## Your instructions
Each entry here needs to be given again exactly.
>>>
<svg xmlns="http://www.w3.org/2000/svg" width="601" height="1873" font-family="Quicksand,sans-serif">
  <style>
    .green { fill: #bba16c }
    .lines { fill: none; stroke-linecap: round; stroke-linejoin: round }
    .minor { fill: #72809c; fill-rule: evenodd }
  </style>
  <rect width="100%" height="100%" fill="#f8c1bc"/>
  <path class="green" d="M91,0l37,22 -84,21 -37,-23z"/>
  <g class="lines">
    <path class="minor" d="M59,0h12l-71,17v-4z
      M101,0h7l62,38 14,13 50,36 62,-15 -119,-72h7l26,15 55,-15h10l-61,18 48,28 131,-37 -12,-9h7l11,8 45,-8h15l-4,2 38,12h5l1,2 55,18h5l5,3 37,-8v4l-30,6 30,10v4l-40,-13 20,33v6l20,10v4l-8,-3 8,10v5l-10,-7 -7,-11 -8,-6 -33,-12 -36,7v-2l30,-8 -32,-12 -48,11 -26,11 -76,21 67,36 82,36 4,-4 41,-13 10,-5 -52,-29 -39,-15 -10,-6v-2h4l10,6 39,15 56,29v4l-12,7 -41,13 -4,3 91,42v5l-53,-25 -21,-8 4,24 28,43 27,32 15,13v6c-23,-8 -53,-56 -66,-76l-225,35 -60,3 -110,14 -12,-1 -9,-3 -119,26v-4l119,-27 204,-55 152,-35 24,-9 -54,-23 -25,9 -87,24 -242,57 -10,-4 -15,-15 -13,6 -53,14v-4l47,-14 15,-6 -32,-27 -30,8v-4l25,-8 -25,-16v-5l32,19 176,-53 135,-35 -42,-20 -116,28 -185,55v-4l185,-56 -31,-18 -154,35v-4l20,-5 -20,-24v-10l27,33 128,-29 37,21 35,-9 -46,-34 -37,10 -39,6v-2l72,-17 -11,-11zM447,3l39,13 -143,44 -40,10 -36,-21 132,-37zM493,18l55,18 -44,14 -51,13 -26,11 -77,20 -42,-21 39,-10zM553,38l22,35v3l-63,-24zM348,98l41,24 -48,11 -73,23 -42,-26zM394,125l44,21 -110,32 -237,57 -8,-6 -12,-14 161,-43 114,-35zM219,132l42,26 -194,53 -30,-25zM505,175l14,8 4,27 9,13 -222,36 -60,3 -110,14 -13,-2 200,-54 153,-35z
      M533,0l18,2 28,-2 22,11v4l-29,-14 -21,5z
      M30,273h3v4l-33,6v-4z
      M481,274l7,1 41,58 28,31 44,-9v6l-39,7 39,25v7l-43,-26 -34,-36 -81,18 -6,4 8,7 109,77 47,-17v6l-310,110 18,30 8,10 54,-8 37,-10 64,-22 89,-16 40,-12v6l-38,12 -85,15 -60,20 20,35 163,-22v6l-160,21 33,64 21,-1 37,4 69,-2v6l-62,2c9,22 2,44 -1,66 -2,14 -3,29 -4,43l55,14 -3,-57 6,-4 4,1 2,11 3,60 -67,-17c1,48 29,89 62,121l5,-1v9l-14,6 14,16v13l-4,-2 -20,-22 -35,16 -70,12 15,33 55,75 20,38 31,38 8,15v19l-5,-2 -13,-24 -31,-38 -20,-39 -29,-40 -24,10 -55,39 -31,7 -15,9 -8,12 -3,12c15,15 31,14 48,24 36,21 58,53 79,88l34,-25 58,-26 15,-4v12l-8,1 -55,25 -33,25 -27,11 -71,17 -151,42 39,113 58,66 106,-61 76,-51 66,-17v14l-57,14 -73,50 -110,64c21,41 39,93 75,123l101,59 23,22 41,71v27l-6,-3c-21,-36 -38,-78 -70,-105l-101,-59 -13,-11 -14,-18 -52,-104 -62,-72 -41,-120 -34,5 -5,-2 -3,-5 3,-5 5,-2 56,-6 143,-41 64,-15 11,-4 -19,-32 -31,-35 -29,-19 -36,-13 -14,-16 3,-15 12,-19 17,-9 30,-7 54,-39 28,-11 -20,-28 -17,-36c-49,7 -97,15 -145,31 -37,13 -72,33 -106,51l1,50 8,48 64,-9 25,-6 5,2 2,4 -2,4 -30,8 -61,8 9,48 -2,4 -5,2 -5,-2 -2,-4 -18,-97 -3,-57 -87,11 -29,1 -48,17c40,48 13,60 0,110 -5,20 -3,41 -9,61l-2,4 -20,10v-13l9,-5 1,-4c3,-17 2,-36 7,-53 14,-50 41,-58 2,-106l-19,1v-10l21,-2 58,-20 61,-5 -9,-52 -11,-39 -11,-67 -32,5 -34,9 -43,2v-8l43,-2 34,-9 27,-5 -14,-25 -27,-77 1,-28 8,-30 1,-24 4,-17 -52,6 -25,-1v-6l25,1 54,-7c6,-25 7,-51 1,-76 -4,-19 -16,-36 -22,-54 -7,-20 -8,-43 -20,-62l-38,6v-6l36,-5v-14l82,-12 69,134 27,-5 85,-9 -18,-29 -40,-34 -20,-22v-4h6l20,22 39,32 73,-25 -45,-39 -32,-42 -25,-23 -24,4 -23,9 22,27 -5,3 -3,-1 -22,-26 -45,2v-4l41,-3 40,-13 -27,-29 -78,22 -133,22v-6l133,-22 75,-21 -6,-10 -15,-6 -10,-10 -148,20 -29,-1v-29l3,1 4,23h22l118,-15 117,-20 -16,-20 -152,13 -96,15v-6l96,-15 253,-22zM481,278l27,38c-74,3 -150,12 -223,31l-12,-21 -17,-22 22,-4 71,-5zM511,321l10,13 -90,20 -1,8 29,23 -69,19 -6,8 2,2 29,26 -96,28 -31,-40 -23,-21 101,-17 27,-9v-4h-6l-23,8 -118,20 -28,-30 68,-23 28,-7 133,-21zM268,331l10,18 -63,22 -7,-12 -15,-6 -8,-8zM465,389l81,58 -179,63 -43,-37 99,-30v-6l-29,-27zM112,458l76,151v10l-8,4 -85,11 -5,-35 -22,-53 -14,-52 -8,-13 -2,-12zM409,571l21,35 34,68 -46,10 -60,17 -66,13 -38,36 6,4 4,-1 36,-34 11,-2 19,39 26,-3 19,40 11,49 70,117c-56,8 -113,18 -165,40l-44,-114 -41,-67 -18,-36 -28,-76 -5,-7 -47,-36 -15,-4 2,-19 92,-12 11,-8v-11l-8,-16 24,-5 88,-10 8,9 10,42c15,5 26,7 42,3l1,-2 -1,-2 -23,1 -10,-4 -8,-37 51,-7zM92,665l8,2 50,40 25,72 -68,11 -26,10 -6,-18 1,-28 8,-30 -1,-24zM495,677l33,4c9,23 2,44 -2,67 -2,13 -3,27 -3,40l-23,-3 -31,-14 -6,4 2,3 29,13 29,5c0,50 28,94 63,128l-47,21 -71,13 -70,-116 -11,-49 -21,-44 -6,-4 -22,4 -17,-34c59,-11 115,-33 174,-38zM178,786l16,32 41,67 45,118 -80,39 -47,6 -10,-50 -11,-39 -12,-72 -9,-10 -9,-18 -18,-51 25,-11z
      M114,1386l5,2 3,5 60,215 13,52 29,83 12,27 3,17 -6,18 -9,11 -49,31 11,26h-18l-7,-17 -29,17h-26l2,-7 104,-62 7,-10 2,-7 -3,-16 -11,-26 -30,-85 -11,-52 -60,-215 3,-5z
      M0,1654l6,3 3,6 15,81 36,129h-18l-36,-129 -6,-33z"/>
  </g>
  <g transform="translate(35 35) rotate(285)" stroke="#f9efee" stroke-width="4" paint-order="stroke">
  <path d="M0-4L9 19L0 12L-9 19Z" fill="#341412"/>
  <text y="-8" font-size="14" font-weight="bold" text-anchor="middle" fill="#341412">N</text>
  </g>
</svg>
<<<
## Exercise result
<svg xmlns="http://www.w3.org/2000/svg" width="601" height="1873" font-family="Quicksand,sans-serif">
  <style>
    .green { fill: #bba16c }
    .lines { fill: none; stroke-linecap: round; stroke-linejoin: round }
    .minor { fill: #72809c; fill-rule: evenodd }
  </style>
  <rect width="100%" height="100%" fill="#f8c1bc"/>
  <path class="green" d="M91,0l37,22 -84,21 -37,-23z"/>
  <g class="lines">
    <path class="minor" d="M59,0h12l-71,17v-4z
      M101,0h7l62,38 14,13 50,36 62,-15 -119,-72h7l26,15 55,-15h10l-61,18 48,28 131,-37 -12,-9h7l11,8 45,-8h15l-4,2 38,12h5l1,2 55,18h5l5,3 37,-8v4l-30,6 30,10v4l-40,-13 20,33v6l20,10v4l-8,-3 8,10v5l-10,-7 -7,-11 -8,-6 -33,-12 -36,7v-2l30,-8 -32,-12 -48,11 -26,11 -76,21 67,36 82,36 4,-4 41,-13 10,-5 -52,-29 -39,-15 -10,-6v-2h4l10,6 39,15 56,29v4l-12,7 -41,13 -4,3 91,42v5l-53,-25 -21,-8 4,24 28,43 27,32 15,13v6c-23,-8 -53,-56 -66,-76l-225,35 -60,3 -110,14 -12,-1 -9,-3 -119,26v-4l119,-27 204,-55 152,-35 24,-9 -54,-23 -25,9 -87,24 -242,57 -10,-4 -15,-15 -13,6 -53,14v-4l47,-14 15,-6 -32,-27 -30,8v-4l25,-8 -25,-16v-5l32,19 176,-53 135,-35 -42,-20 -116,28 -185,55v-4l185,-56 -31,-18 -154,35v-4l20,-5 -20,-24v-10l27,33 128,-29 37,21 35,-9 -46,-34 -37,10 -39,6v-2l72,-17 -11,-11zM447,3l39,13 -143,44 -40,10 -36,-21 132,-37zM493,18l55,18 -44,14 -51,13 -26,11 -77,20 -42,-21 39,-10zM553,38l22,35v3l-63,-24zM348,98l41,24 -48,11 -73,23 -42,-26zM394,125l44,21 -110,32 -237,57 -8,-6 -12,-14 161,-43 114,-35zM219,132l42,26 -194,53 -30,-25zM505,175l14,8 4,27 9,13 -222,36 -60,3 -110,14 -13,-2 200,-54 153,-35z
      M533,0l18,2 28,-2 22,11v4l-29,-14 -21,5z
      M30,273h3v4l-33,6v-4z
      M481,274l7,1 41,58 28,31 44,-9v6l-39,7 39,25v7l-43,-26 -34,-36 -81,18 -6,4 8,7 109,77 47,-17v6l-310,110 18,30 8,10 54,-8 37,-10 64,-22 89,-16 40,-12v6l-38,12 -85,15 -60,20 20,35 163,-22v6l-160,21 33,64 21,-1 37,4 69,-2v6l-62,2c9,22 2,44 -1,66 -2,14 -3,29 -4,43l55,14 -3,-57 6,-4 4,1 2,11 3,60 -67,-17c1,48 29,89 62,121l5,-1v9l-14,6 14,16v13l-4,-2 -20,-22 -35,16 -70,12 15,33 55,75 20,38 31,38 8,15v19l-5,-2 -13,-24 -31,-38 -20,-39 -29,-40 -24,10 -55,39 -31,7 -15,9 -8,12 -3,12c15,15 31,14 48,24 36,21 58,53 79,88l34,-25 58,-26 15,-4v12l-8,1 -55,25 -33,25 -27,11 -71,17 -151,42 39,113 58,66 106,-61 76,-51 66,-17v14l-57,14 -73,50 -110,64c21,41 39,93 75,123l101,59 23,22 41,71v27l-6,-3c-21,-36 -38,-78 -70,-105l-101,-59 -13,-11 -14,-18 -52,-104 -62,-72 -41,-120 -34,5 -5,-2 -3,-5 3,-5 5,-2 56,-6 143,-41 64,-15 11,-4 -19,-32 -31,-35 -29,-19 -36,-13 -14,-16 3,-15 12,-19 17,-9 30,-7 54,-39 28,-11 -20,-28 -17,-36c-49,7 -97,15 -145,31 -37,13 -72,33 -106,51l1,50 8,48 64,-9 25,-6 5,2 2,4 -2,4 -30,8 -61,8 9,48 -2,4 -5,2 -5,-2 -2,-4 -18,-97 -3,-57 -87,11 -29,1 -48,17c40,48 13,60 0,110 -5,20 -3,41 -9,61l-2,4 -20,10v-13l9,-5 1,-4c3,-17 2,-36 7,-53 14,-50 41,-58 2,-106l-19,1v-10l21,-2 58,-20 61,-5 -9,-52 -11,-39 -11,-67 -32,5 -34,9 -43,2v-8l43,-2 34,-9 27,-5 -14,-25 -27,-77 1,-28 8,-30 1,-24 4,-17 -52,6 -25,-1v-6l25,1 54,-7c6,-25 7,-51 1,-76 -4,-19 -16,-36 -22,-54 -7,-20 -8,-43 -20,-62l-38,6v-6l36,-5v-14l82,-12 69,134 27,-5 85,-9 -18,-29 -40,-34 -20,-22v-4h6l20,22 39,32 73,-25 -45,-39 -32,-42 -25,-23 -24,4 -23,9 22,27 -5,3 -3,-1 -22,-26 -45,2v-4l41,-3 40,-13 -27,-29 -78,22 -133,22v-6l133,-22 75,-21 -6,-10 -15,-6 -10,-10 -148,20 -29,-1v-29l3,1 4,23h22l118,-15 117,-20 -16,-20 -152,13 -96,15v-6l96,-15 253,-22zM481,278l27,38c-74,3 -150,12 -223,31l-12,-21 -17,-22 22,-4 71,-5zM511,321l10,13 -90,20 -1,8 29,23 -69,19 -6,8 2,2 29,26 -96,28 -31,-40 -23,-21 101,-17 27,-9v-4h-6l-23,8 -118,20 -28,-30 68,-23 28,-7 133,-21zM268,331l10,18 -63,22 -7,-12 -15,-6 -8,-8zM465,389l81,58 -179,63 -43,-37 99,-30v-6l-29,-27zM112,458l76,151v10l-8,4 -85,11 -5,-35 -22,-53 -14,-52 -8,-13 -2,-12zM409,571l21,35 34,68 -46,10 -60,17 -66,13 -38,36 6,4 4,-1 36,-34 11,-2 19,39 26,-3 19,40 11,49 70,117c-56,8 -113,18 -165,40l-44,-114 -41,-67 -18,-36 -28,-76 -5,-7 -47,-36 -15,-4 2,-19 92,-12 11,-8v-11l-8,-16 24,-5 88,-10 8,9 10,42c15,5 26,7 42,3l1,-2 -1,-2 -23,1 -10,-4 -8,-37 51,-7zM92,665l8,2 50,40 25,72 -68,11 -26,10 -6,-18 1,-28 8,-30 -1,-24zM495,677l33,4c9,23 2,44 -2,67 -2,13 -3,27 -3,40l-23,-3 -31,-14 -6,4 2,3 29,13 29,5c0,50 28,94 63,128l-47,21 -71,13 -70,-116 -11,-49 -21,-44 -6,-4 -22,4 -17,-34c59,-11 115,-33 174,-38zM178,786l16,32 41,67 45,118 -80,39 -47,6 -10,-50 -11,-39 -12,-72 -9,-10 -9,-18 -18,-51 25,-11z
      M114,1386l5,2 3,5 60,215 13,52 29,83 12,27 3,17 -6,18 -9,11 -49,31 11,26h-18l-7,-17 -29,17h-26l2,-7 104,-62 7,-10 2,-7 -3,-16 -11,-26 -30,-85 -11,-52 -60,-215 3,-5z
      M0,1654l6,3 3,6 15,81 36,129h-18l-36,-129 -6,-33z"/>
  </g>
  <g transform="translate(35 35) rotate(285)" stroke="#f9efee" stroke-width="4" paint-order="stroke">
  <path d="M0-4L9 19L0 12L-9 19Z" fill="#341412"/>
  <text y="-8" font-size="14" font-weight="bold" text-anchor="middle" fill="#341412">N</text>
  </g>
</svg>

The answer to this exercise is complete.